The golden hour of the time a patient with chest pain receives rapid diagnosis and treatment is the difference between life and death. Opening a patient’s artery with an angioplasty balloon 90 minutes after arrival is a standard quality indicator for hospitals nationally. At Anne Arundel Medical Center (AAMC), the average “door to balloon” time is just 58 minutes.
This rapid diagnosis and treatment of patients with chest pain due to heart disease is one of the reasons AAMC is one of only nine hospitals in the state to receive Chest Pain Center Accreditation with percutaneous coronary intervention (PCI). The accreditation is awarded by the Society of Cardiovascular Patient Care (SCPC), an international not-for-profit organization that focuses on improving cardiovascular care.
“It validates the standard of care and one additional assurance that we provide a standard very few hospitals are able to deliver,” says Julia Blackburn, AAMC’s director of interventional radiology and cardiac catherization lab. “This is not just a one-time certification. It’s a continuing process of improvement to raise the standards of cardiac care for our patients.”

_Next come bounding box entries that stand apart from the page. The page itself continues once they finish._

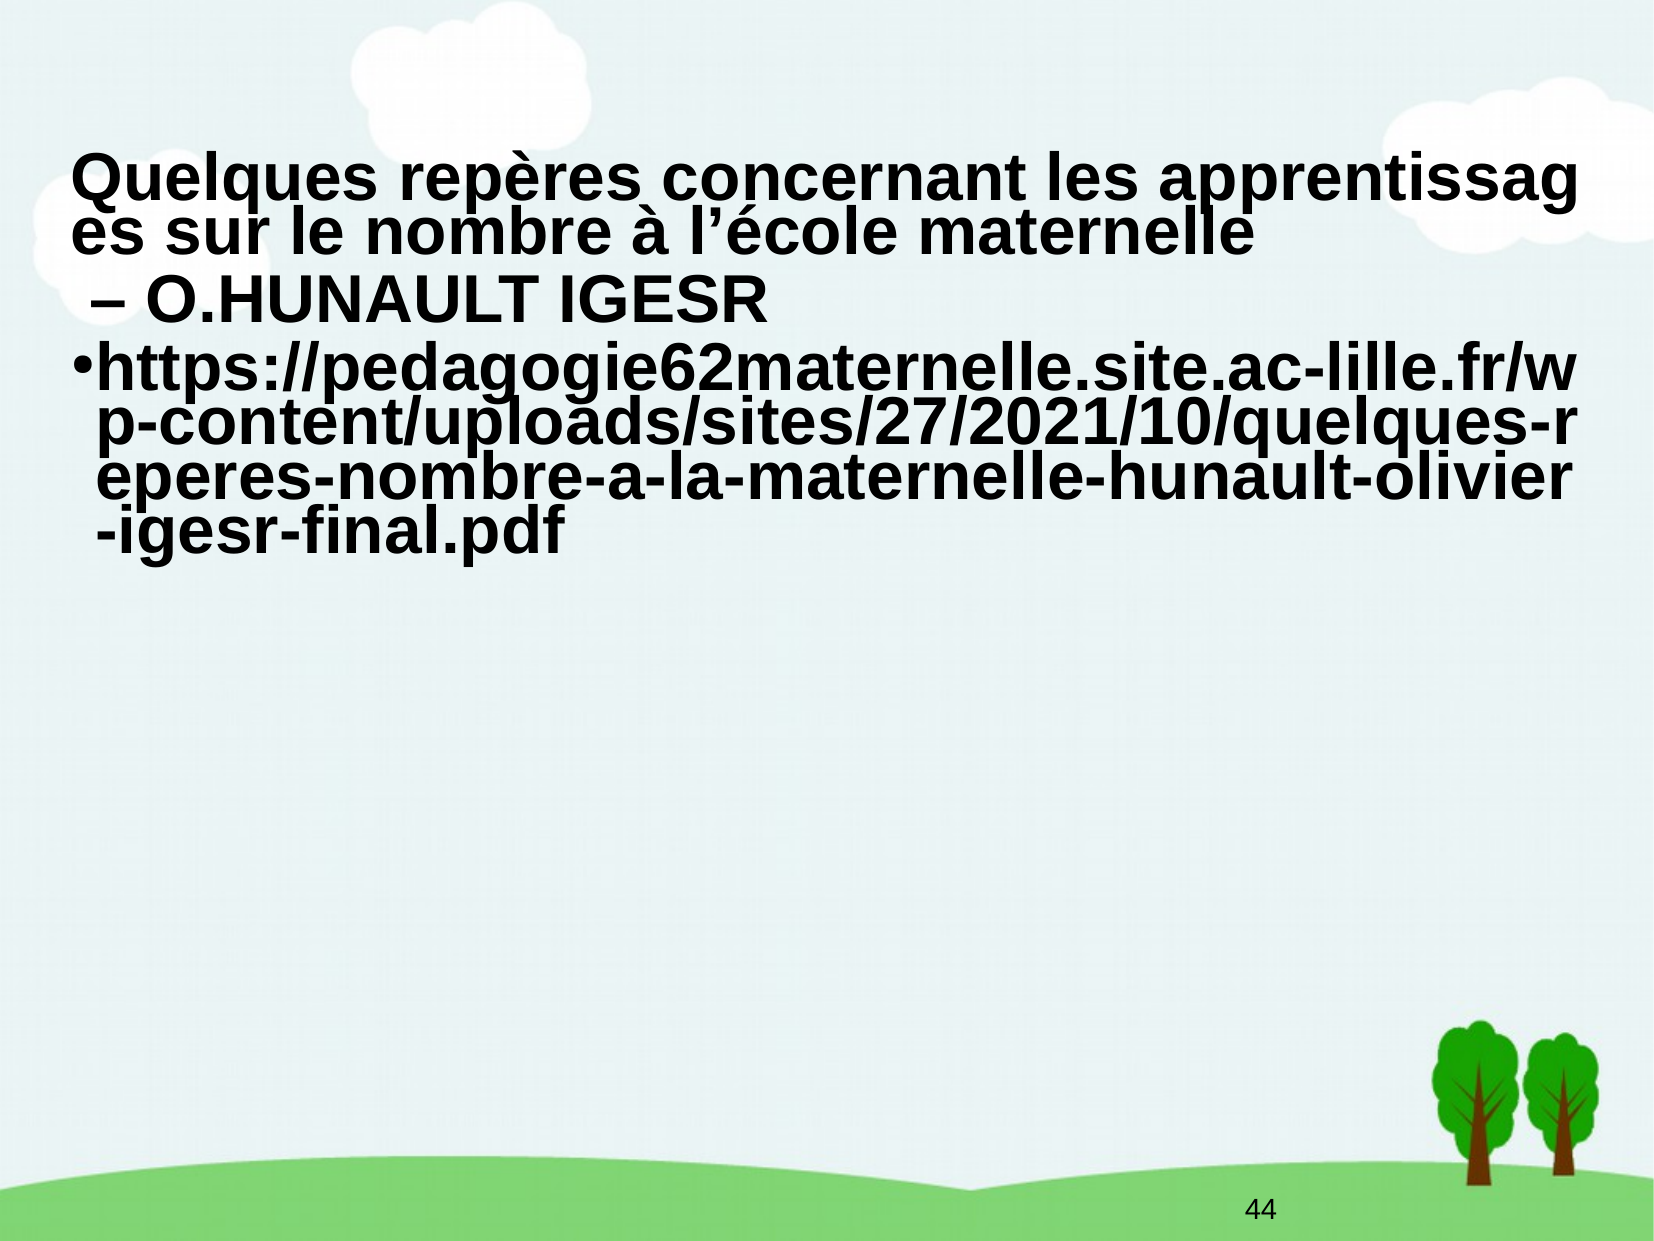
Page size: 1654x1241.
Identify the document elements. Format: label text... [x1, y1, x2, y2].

text_box Quelques repères concernant les apprentissages sur le nombre à l’école maternelle – O.HUNAULT IGESR https://pedagogie62maternelle.site.ac-lille.fr/wp-content/uploads/sites/27/2021/10/quelques-reperes-nombre-a-la-maternelle-hunault-olivier-igesr-final.pdf [70, 146, 1595, 1016]
picture [0, 0, 1654, 1241]
text_box <numéro> [1244, 1190, 1630, 1241]
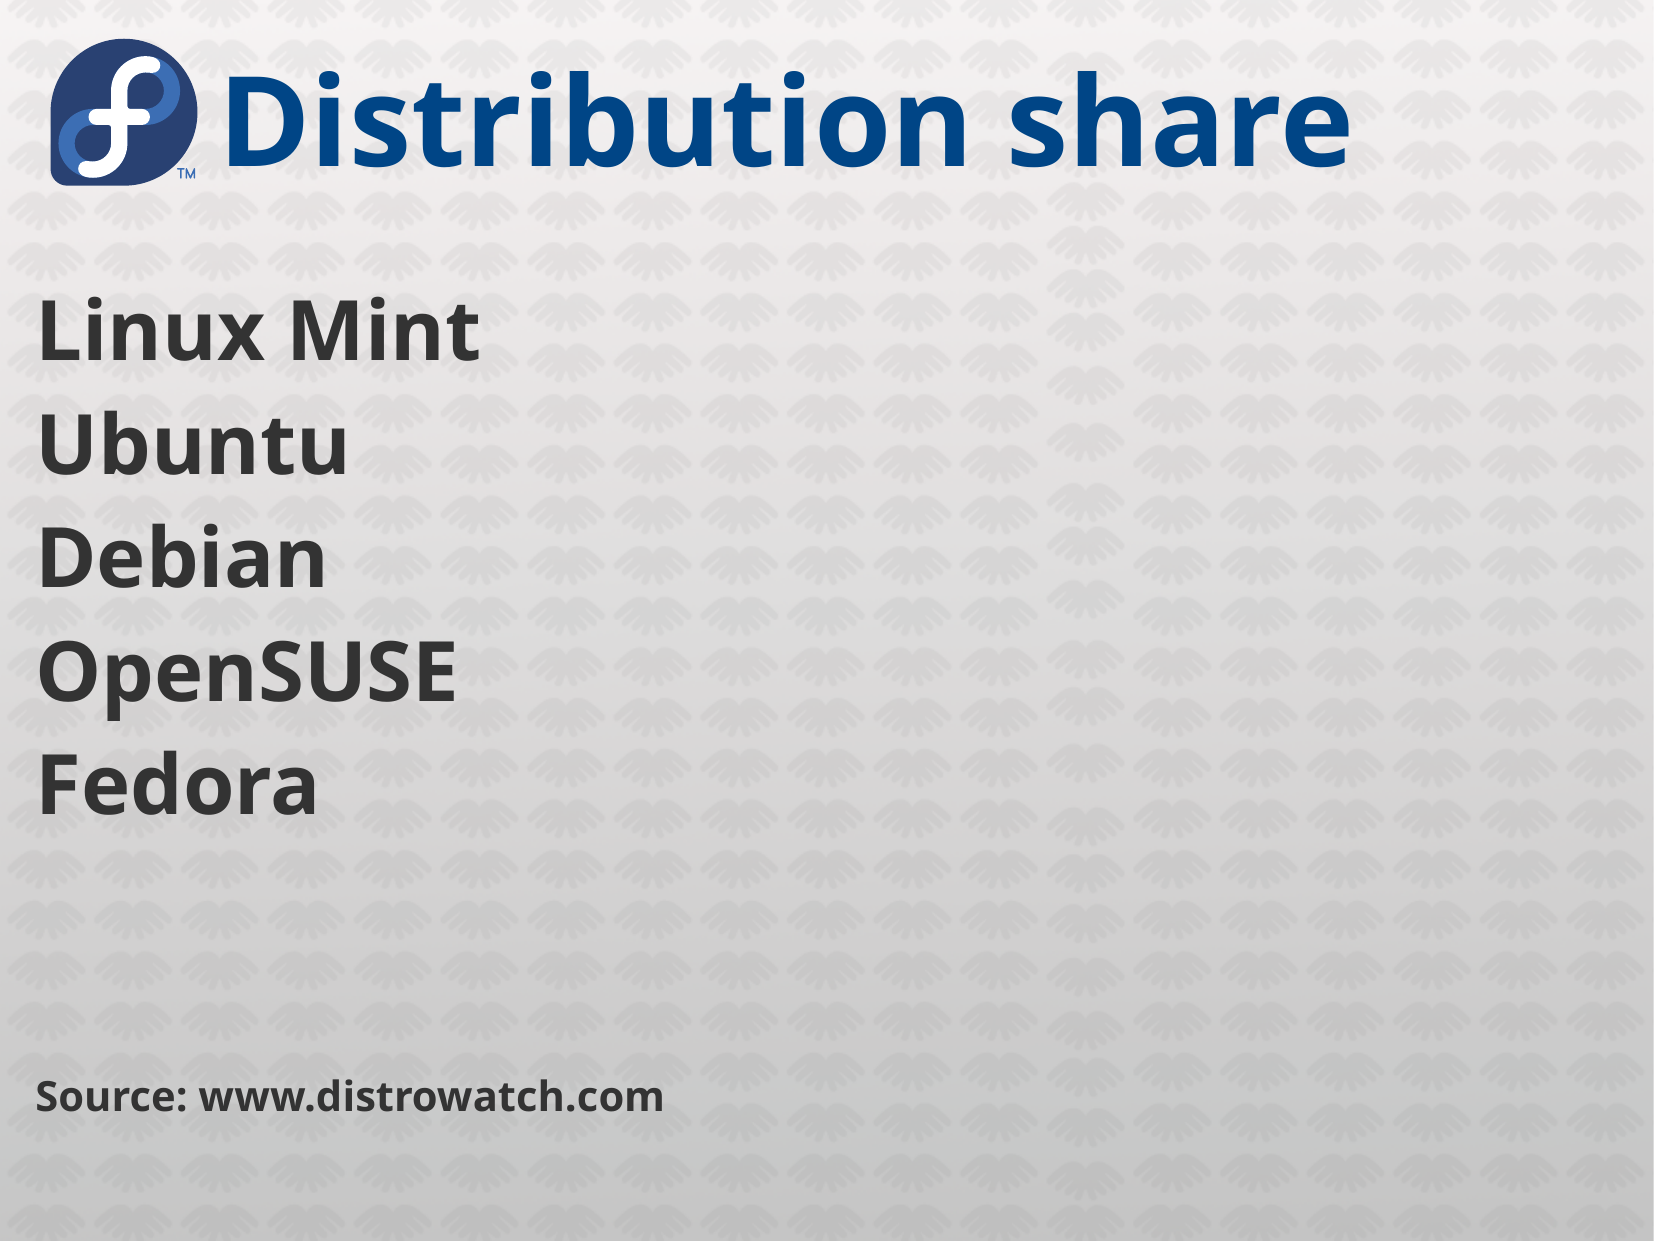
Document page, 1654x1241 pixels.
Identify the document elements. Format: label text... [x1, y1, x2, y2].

text_box Linux Mint Ubuntu Debian OpenSUSE Fedora Source: www.distrowatch.com [35, 237, 1619, 1158]
picture [0, 0, 1654, 1241]
title Distribution share [272, 23, 1654, 213]
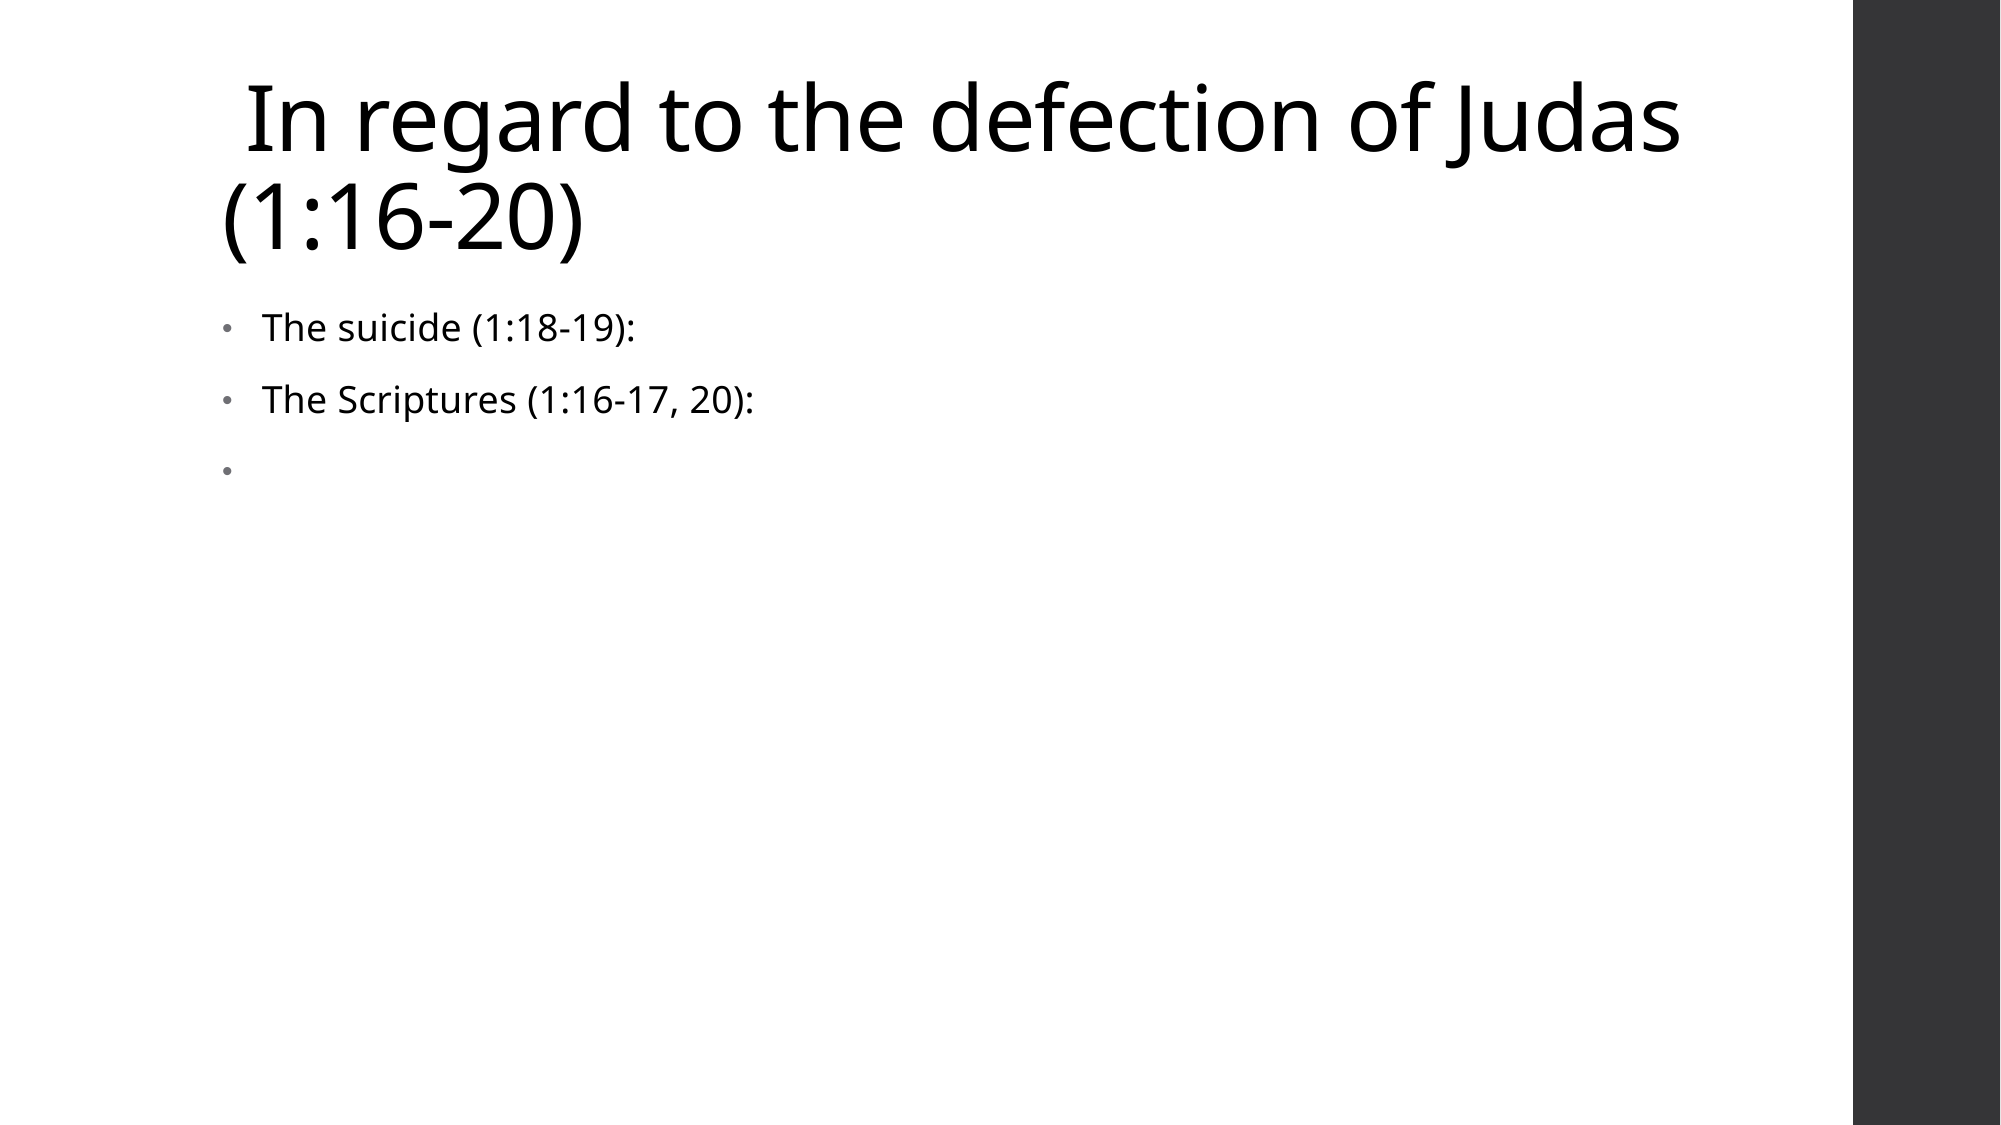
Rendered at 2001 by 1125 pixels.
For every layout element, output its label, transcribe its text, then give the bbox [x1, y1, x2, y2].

title In regard to the defection of Judas (1:16-20) [206, 60, 1797, 278]
list The suicide (1:18-19): The Scriptures (1:16-17, 20): [206, 299, 1617, 1014]
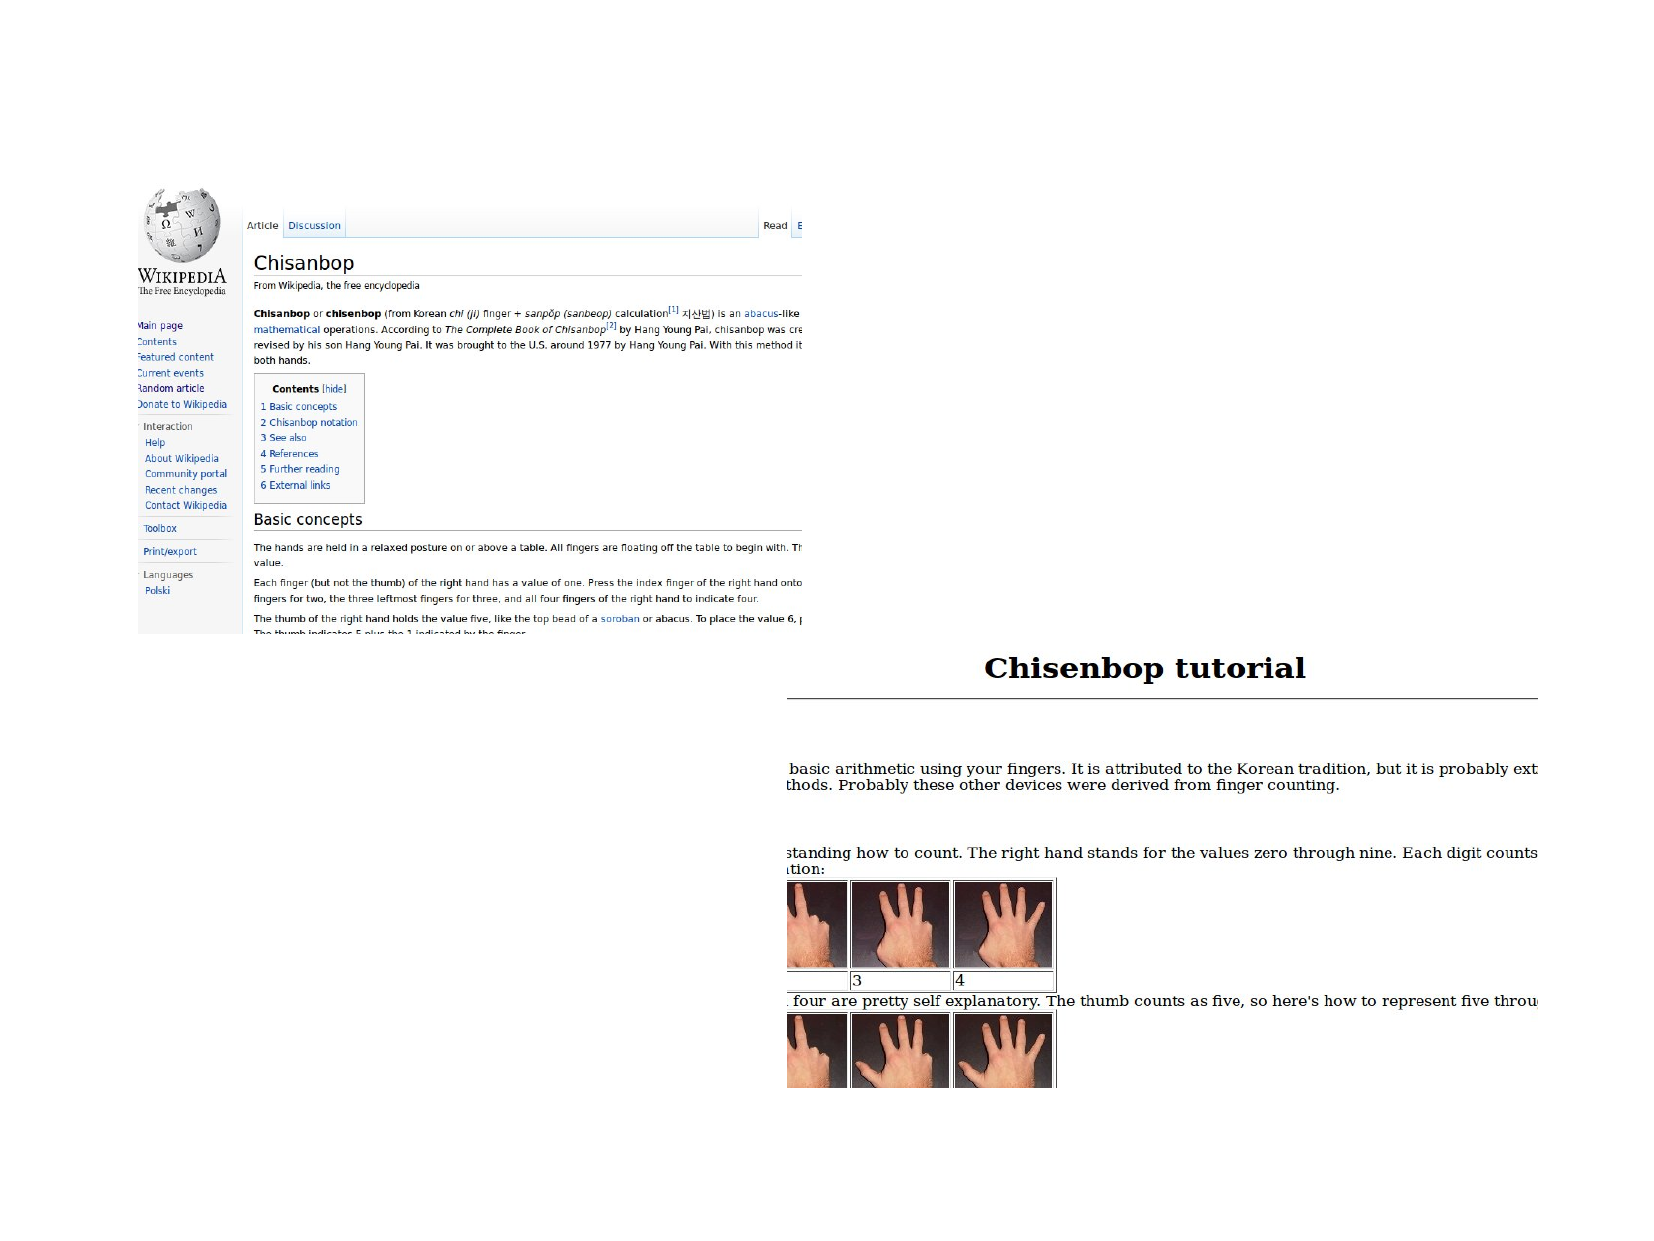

This is the gold standard for chest pain accreditation. It demonstrates that AAMC is providing nationally recognized standards for quality patient care, which includes having dedicated interventional cardiologists, nurses and technologists trained in rapid response and treatment of heart attacks to reduce heart muscle damage. The hospital began performing emergency cardiac catherizations for acute heart attacks in 2002.
“An accredited chest pain center is known for providing better care, better diagnosis, faster treatment and decreased length of stay in a hospital. Part of the reason for this is the close collaboration with the local emergency medical system to provide advanced care from the time they pick up the patient until they enter the cath lab,” adds Ms. Blackburn.
The accreditation is a rigorous three-year process that examines the hospital’s policies, processes and performance measures in diagnosing and treating patients with acute coronary syndrome. Part of the requirement is to support community outreach programs that educate the public to immediately seek medical care if they have symptoms of a heart attack.
According to the SCPC, heart attacks are the leading cause of death in the United States, with 600,000 dying annually of heart disease. More than five million Americans visit hospitals each year with chest pain. The goal of the SCPCis to significantly reduce the mortality rate of these patients by teaching the public to recognize and react to the early symptoms of a possible heart attack, reduce the time that it takes to receive treatment, and increase the accuracy and effectiveness of treatment.